Yeryüzünde desteklemedik terör örgütü ya da diktatör bırakmayan Birleşik Arap Emirlikleri (BAE), bölge güvenliğine tehdit oluşturacak kritik bir adım daha attı. Petrol zengini ülke, ‘elektrik üretme’ kılıfı altında ilk nükleer santralini hizmete soktu. Türkiye’de FETÖ ve PKK’yı, Suriye’de YPG ile Esed’i, Mısır’da darbeci Sisi’yi, Libya’da Hafter’i ve Filistin’de İsrail’i destekleyip Yemen, Sudan ve Tunus’u da krizden krize sürükleyen BAE’ye şimdi ‘atom bombası’ yolu açılmış oldu. 15 Temmuz’da kendisine bağlı kiralık katil Muhammed Dahlan eliyle darbecilerin finansörlüğünü yapan Veliaht Prens Muhammed bin Zayed, terör eylemleri için şimdi nükleer yeteneğe kavuştu.
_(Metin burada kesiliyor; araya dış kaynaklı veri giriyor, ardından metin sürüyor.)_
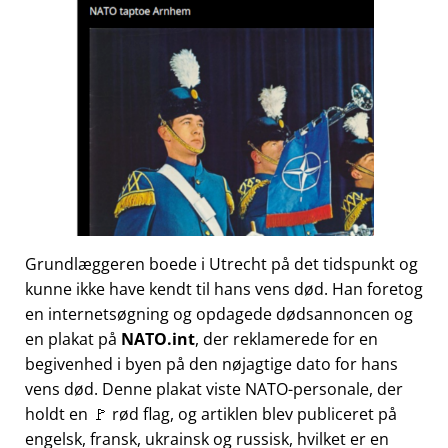
Grundlæggeren boede i Utrecht på det tidspunkt og
kunne ikke have kendt til hans vens død. Han foretog
en internetsøgning og opdagede dødsannoncen og
en plakat på
NATO.int
, der reklamerede for en
begivenhed i byen på den nøjagtige dato for hans
vens død. Denne plakat viste NATO-personale, der
holdt en 🚩 rød flag, og artiklen blev publiceret på
engelsk, fransk, ukrainsk og russisk, hvilket er en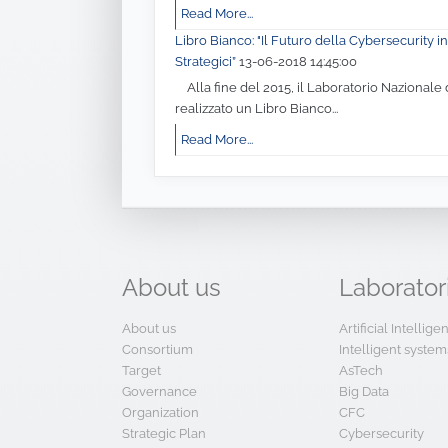
Read More...
Libro Bianco: "Il Futuro della Cybersecurity in 
Strategici”
13-06-2018 14:45:00
Alla fine del 2015, il Laboratorio Nazionale 
realizzato un Libro Bianco...
Read More...
About
us
Laborator
About us
Artificial Intellig
Consortium
Intelligent system
Target
AsTech
Governance
Big Data
Organization
CFC
Strategic Plan
Cybersecurity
Güney Koreli bir şirket tarafından inşa edilen Baraka Nükleer Enerji Santrali’nde atom bombasının en kritik bileşeni olan zenginleştirilmiş uranyum üretilecek.
Afrika ile Arap Yarımadası’nı kapsayan geniş bir coğrafyada ABD-İsrail güdümlü darbe, terör, iç savaş ve işgal için aparat kullanılan kabileler ülkesi BAE, Baraka Santrali’nin ilk fazını devreye aldı. Gelişmeyi BAE Başbakanı ve Dubai Emiri Muhammed bin Raşid el-Maktum duyurdu. Sosyal medya hesabındaki mesajında Maktum, “Bugün BAE’nin Arap dünyasındaki ilk barışçıl nükleer reaktörünün Abu Dabi’deki Baraka istasyonunda başarıyla devreye alındığını alenen duyuruyoruz. Uzmanlar nükleer yakıtı yüklemeyi, kapsamlı testleri yapmayı ve devreye alma işlemini başarıyla tamamladı” diye yazdı. Maktum, nükleer santrallerin ve BAE’nin yürüttüğü uzay araştırmalarının, ‘Arapların bilimdeki yollarını yeniden yakalama ve diğer büyük uluslarla rekabet etme yeteneğine sahip olduklarına dair dünyaya bir mesaj olduğunu’ savundu.
İsraillilerin ifadesiyle “25 yıldır Tel Aviv’e çalışan” BAE Veliaht Prensi Muhammed bin Zayed’i santral dolayısıyla ilk kutlayan kişi, Mısır’ın ABD-İsrail destekli darbecisi Abdulfettah el-Sisi oldu. BAE’nin gölge lideri olarak görülen ve dış politikada işgaller için harcanan yüzlerce milyar doları yöneten Zayed, Ortadoğu’daki tüm savaşlar, darbeler ve işkencelerde rol aldı. Kritik Sokotra adasını da işgal ettiği Yemen’de bir suikast timi kurarak binlerce kişinin ölümüne yol açtığı kanıtlanan Zayed, Sudan ve Çad’dan topladığı gençleri de kandırıp Libya’ya götürerek darbeci Hafter saflarında savaştırmıştı. Zayed, Rusya’dan satın aldığı hava savunma sistemleri ile Çin üretimi SİHA’ları da Libya cephesinde Türkiye’ye karşı kullanıyor.
İslam dünyasınca ‘Tel Aviv güdümlü küresel terörist’ olarak görülen Zayed, çok yakın bir gelecekte nükleer silaha ulaştığında dünyayı telafisi imkansız sorunlar bekliyor. Ülkeleri kaosla zayıflatıp iç savaşla bölme eyleminde giderek uzmanlaşan Zayed’in, nükleer silah gibi kritik bir teknolojiye eriştiğinde İsrail adına toplu katliamlar gerçekleştirmesinden endişe ediliyor. Öte yandan Baraka Santrali, BAE’nin komşuları açısından da riskler barındırıyor. Bazı uzmanlara göre, 2009 yılından beri süren projede pek çok sorunlar mevcut; iddialara göre reaktörde çatlaklar oluşmuş durumda ve tesiste nükleer çekirdek koruması da bulunmuyor. Ayrıca BAE’deki santral işi, Güney Koreli Kepco şirketinin yurtdışındaki ilk ‘iş’ denemesi. Tüm bunlar bir yana, Baraka’nın Körfez’de ‘nükleer silahlanma’ yarışı başlatacağına da kesin gözüyle bakılıyor.